THE REQUEST:
Please reproduce the rows below word for word, starting at the first one and stopping after the line that contains "picture [31, 36, 253, 177]".

PROVIDED RECORDS:
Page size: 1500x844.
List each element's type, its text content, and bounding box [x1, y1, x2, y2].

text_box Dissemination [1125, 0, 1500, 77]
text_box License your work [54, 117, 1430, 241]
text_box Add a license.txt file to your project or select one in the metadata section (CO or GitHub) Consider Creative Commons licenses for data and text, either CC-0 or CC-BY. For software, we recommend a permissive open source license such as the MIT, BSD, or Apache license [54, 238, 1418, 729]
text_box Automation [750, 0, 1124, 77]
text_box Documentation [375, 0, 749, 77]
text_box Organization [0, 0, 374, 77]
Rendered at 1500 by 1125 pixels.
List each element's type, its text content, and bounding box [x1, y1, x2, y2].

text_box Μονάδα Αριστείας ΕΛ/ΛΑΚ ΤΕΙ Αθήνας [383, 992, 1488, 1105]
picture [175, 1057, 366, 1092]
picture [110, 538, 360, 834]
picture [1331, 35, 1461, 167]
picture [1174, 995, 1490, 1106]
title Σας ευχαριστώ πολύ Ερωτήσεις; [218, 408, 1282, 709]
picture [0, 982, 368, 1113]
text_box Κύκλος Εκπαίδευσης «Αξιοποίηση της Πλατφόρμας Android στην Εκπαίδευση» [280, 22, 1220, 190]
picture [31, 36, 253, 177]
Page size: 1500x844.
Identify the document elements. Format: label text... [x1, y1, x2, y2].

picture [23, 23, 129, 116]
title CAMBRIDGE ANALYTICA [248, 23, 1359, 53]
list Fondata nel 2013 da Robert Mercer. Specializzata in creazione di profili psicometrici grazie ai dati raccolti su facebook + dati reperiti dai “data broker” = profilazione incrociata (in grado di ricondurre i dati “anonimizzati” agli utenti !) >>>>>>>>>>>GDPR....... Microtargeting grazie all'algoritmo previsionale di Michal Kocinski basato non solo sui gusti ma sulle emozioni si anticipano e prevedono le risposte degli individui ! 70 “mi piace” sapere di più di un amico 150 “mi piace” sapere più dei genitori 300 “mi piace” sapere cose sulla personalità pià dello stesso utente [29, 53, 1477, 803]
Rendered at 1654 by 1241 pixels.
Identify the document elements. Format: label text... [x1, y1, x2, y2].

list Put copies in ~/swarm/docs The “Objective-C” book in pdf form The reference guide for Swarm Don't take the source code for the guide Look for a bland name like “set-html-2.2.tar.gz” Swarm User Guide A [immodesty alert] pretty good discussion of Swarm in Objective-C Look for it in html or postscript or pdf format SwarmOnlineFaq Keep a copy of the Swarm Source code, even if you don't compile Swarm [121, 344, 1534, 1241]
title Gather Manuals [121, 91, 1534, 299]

SOLUTION TO THIS EXERCISE:
Page size: 1500x844.
List each element's type, its text content, and bounding box [x1, y1, x2, y2].

text_box Dissemination [1125, 0, 1500, 77]
text_box License your work [54, 117, 1430, 241]
text_box Add a license.txt file to your project or select one in the metadata section (CO or GitHub) Consider Creative Commons licenses for data and text, either CC-0 or CC-BY. For software, we recommend a permissive open source license such as the MIT, BSD, or Apache license [54, 238, 1418, 729]
text_box Automation [750, 0, 1124, 77]
text_box Documentation [375, 0, 749, 77]
text_box Organization [0, 0, 374, 77]
Rendered at 1500 by 1125 pixels.
List each element's type, its text content, and bounding box [x1, y1, x2, y2].

text_box Μονάδα Αριστείας ΕΛ/ΛΑΚ ΤΕΙ Αθήνας [383, 992, 1488, 1105]
picture [175, 1057, 366, 1092]
picture [110, 538, 360, 834]
picture [1331, 35, 1461, 167]
picture [1174, 995, 1490, 1106]
title Σας ευχαριστώ πολύ Ερωτήσεις; [218, 408, 1282, 709]
picture [0, 982, 368, 1113]
text_box Κύκλος Εκπαίδευσης «Αξιοποίηση της Πλατφόρμας Android στην Εκπαίδευση» [280, 22, 1220, 190]
picture [31, 36, 253, 177]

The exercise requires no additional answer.